After playing with some "defect" scenarios with celery (Redis being a broker for whatever it worth) we came to understanding that there is effectively no sense in setting acks_late=true
without simultaneous setting of task_reject_on_worker_lost=true
because the task won’t be rescheduled (again, in our tests) — task stays in the "unacked" category forever.
At the same time everybody says that acks_late
will make the task being subject for rescheduling on the same / another worker, so the question is: when does it happen?
The official docs say that
Note that the worker will acknowledge the message if the child process
executing the task is terminated (either by the task calling
sys.exit(), or by signal) even when acks_late is enabled.
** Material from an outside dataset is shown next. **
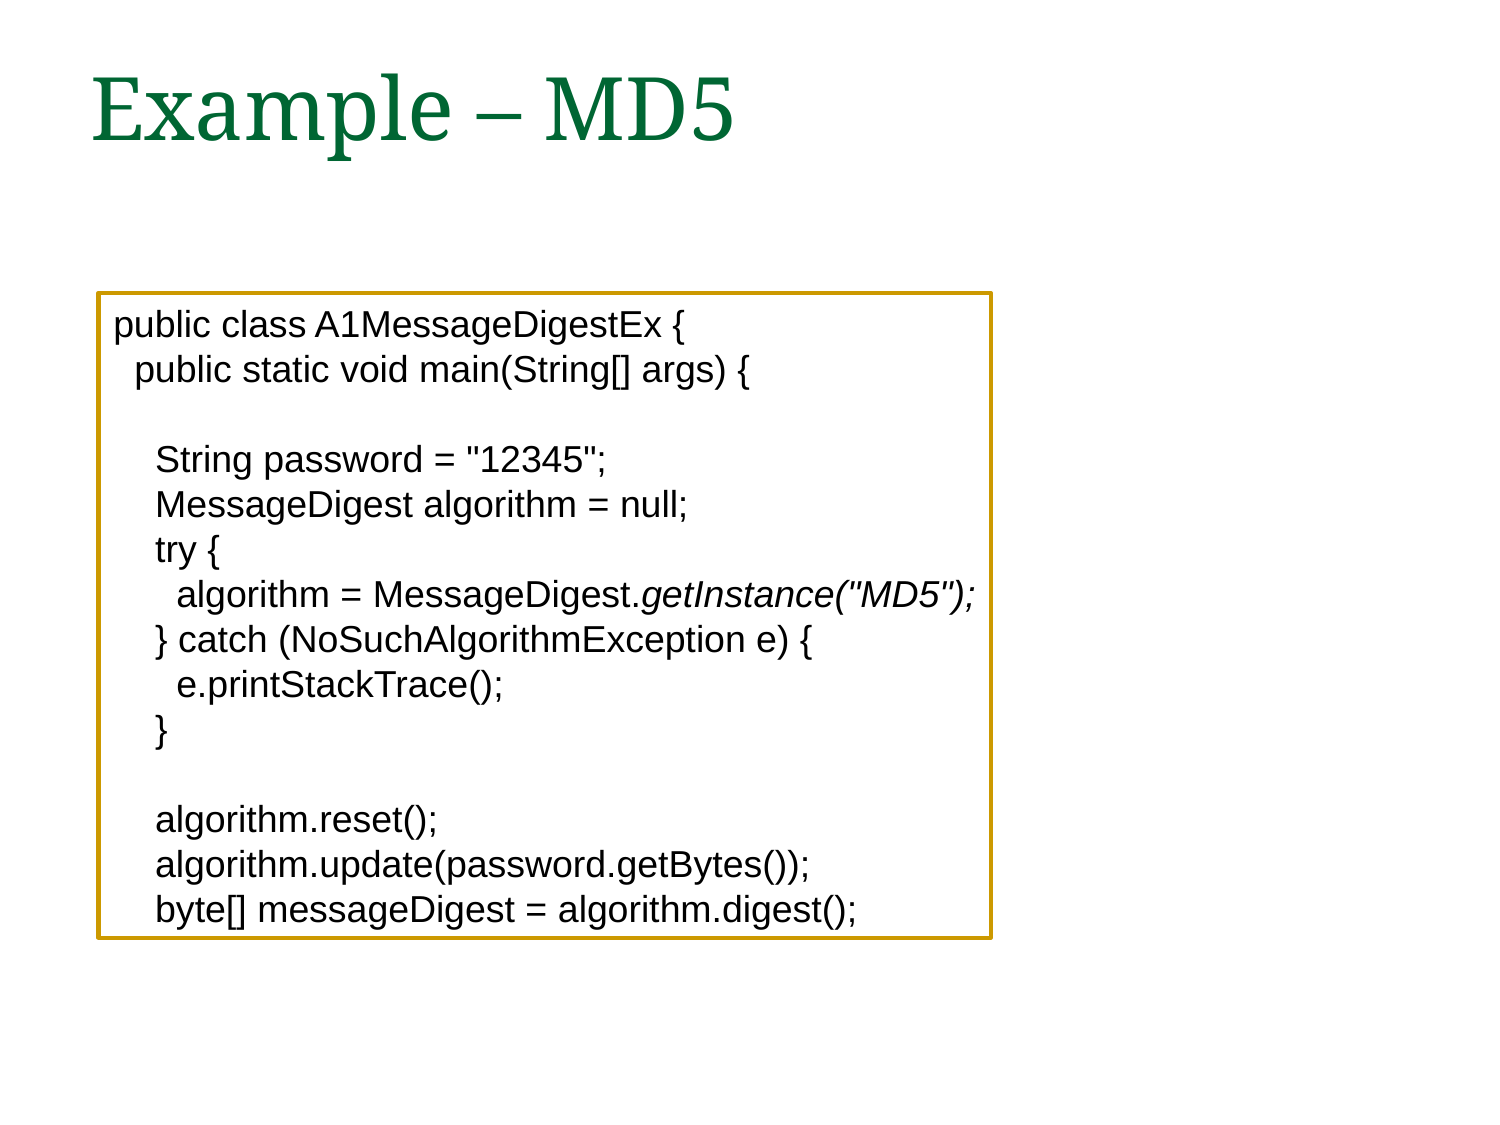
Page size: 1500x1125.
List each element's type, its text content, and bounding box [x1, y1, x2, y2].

title Example – MD5 [75, 45, 1425, 233]
text_box public class A1MessageDigestEx { public static void main(String[] args) { String password = "12345"; MessageDigest algorithm = null; try { algorithm = MessageDigest.getInstance("MD5"); } catch (NoSuchAlgorithmException e) { e.printStackTrace(); } algorithm.reset(); algorithm.update(password.getBytes()); byte[] messageDigest = algorithm.digest(); [98, 292, 991, 938]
This
behavior is intentional as…
We don’t want to rerun tasks that forces the kernel to send a SIGSEGV (segmentation fault) or similar signals to the process.
We assume that a system administrator deliberately killing the task does not want it to automatically restart.
A task that allocates too much memory is in danger of triggering the kernel OOM killer, the same may happen again.
A task that always fails when redelivered may cause a high-frequency message loop taking down the system.
If you really want a task to be redelivered in these scenarios you
should consider enabling the task_reject_on_worker_lost setting.
What are possible examples of "something went wrong" that don’t fall into the "worker terminated deliberately or due to a signal caught" category?
2
Answers
Reboot, power outage, hardware failure. n.b., all of your examples assume that the prefetch multiplier is 1.
Note that there is a difference between the celery worker process, to the child processes actually executing the tasks.
By default, when you create a celery worker, it will create one "parent" process and x number of child processes which executes the tasks, where x is the number of CPUs you have (you can read more about this in the docs, and how to configure it)
I have tested all the different scenarios, these are my conclusions:
acks_late is about what happens when the worker dies. task_reject_on_worker_lost is about the actual process executing the task.
For example, if I have a k8s pod running celery process: if I send sigkill (cold shutdown) to the pod, having acks_late as true will make sure that the task will be picked up by a different worker.
But, if I kill somehow the child process executing the task (go inside the pod and kill the child process for example, or if the process exits by itself somehow), the task will not be picked up even if acks_late is true.
If you set task_reject_on_worker_lost to true, the task will be picked up again.
hope that clarifies everything